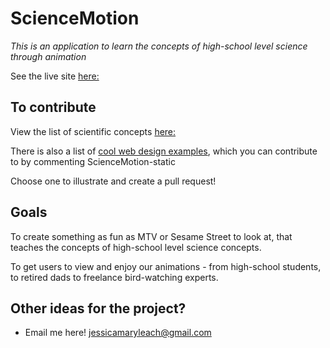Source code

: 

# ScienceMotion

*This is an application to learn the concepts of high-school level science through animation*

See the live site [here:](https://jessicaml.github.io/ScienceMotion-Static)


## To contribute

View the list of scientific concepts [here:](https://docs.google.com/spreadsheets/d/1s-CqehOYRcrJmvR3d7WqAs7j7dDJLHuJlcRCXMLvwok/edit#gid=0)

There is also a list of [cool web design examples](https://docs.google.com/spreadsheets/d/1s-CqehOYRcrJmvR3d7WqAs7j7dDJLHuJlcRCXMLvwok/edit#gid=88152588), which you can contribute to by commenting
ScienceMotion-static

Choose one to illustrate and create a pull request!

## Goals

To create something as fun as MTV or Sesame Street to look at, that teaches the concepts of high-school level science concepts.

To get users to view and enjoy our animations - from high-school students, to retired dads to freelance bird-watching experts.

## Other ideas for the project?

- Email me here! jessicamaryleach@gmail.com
______
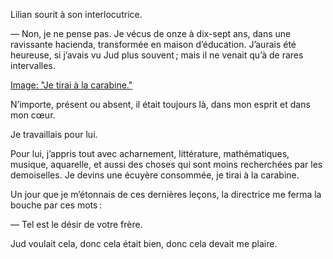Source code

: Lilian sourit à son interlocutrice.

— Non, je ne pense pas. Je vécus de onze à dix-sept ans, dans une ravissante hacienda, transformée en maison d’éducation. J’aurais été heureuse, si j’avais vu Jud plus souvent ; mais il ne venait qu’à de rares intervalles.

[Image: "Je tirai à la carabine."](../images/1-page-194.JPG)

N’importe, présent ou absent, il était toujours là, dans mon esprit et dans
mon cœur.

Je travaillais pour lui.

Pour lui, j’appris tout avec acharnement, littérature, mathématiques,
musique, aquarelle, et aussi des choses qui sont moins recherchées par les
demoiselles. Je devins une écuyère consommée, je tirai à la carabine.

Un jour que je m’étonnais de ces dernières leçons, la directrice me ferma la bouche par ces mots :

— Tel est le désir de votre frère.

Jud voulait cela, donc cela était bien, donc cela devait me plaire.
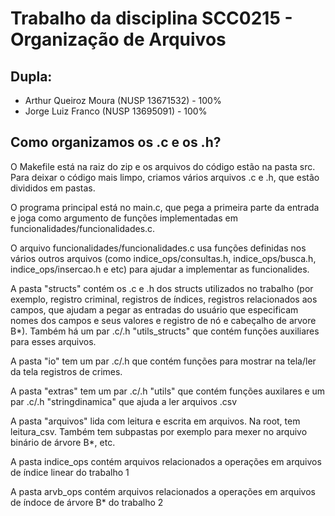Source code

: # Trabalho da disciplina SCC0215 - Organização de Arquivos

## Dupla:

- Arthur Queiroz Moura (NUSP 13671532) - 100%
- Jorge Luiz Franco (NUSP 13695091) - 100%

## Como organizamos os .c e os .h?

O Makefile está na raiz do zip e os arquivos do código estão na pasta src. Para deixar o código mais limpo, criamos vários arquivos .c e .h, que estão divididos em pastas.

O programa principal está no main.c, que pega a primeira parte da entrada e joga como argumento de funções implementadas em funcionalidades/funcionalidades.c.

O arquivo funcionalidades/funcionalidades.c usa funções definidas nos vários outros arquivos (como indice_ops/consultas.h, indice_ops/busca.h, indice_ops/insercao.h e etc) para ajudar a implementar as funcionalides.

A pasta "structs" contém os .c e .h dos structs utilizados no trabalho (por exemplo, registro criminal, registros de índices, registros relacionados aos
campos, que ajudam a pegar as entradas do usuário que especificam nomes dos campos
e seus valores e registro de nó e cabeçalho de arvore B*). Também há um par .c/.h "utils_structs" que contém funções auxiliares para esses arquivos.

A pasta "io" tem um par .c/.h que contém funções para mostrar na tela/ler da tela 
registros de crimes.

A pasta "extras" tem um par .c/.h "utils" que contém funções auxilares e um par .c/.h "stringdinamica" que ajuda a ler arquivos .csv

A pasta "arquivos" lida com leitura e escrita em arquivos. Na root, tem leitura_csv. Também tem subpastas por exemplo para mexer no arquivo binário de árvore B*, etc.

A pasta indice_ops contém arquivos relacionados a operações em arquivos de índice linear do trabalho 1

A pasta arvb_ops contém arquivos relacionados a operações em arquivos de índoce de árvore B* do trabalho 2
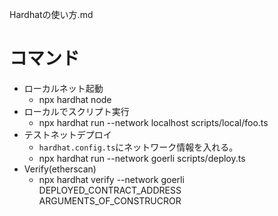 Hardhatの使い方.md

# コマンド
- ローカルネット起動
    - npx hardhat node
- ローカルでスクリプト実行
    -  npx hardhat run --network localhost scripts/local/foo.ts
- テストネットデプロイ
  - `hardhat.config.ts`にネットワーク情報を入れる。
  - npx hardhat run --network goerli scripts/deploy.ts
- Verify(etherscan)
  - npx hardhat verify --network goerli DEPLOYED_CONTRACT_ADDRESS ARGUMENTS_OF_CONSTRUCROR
______
Directions: Count the lines in the data where "tirai" occurs. Report the number only.

Solved exercise: 2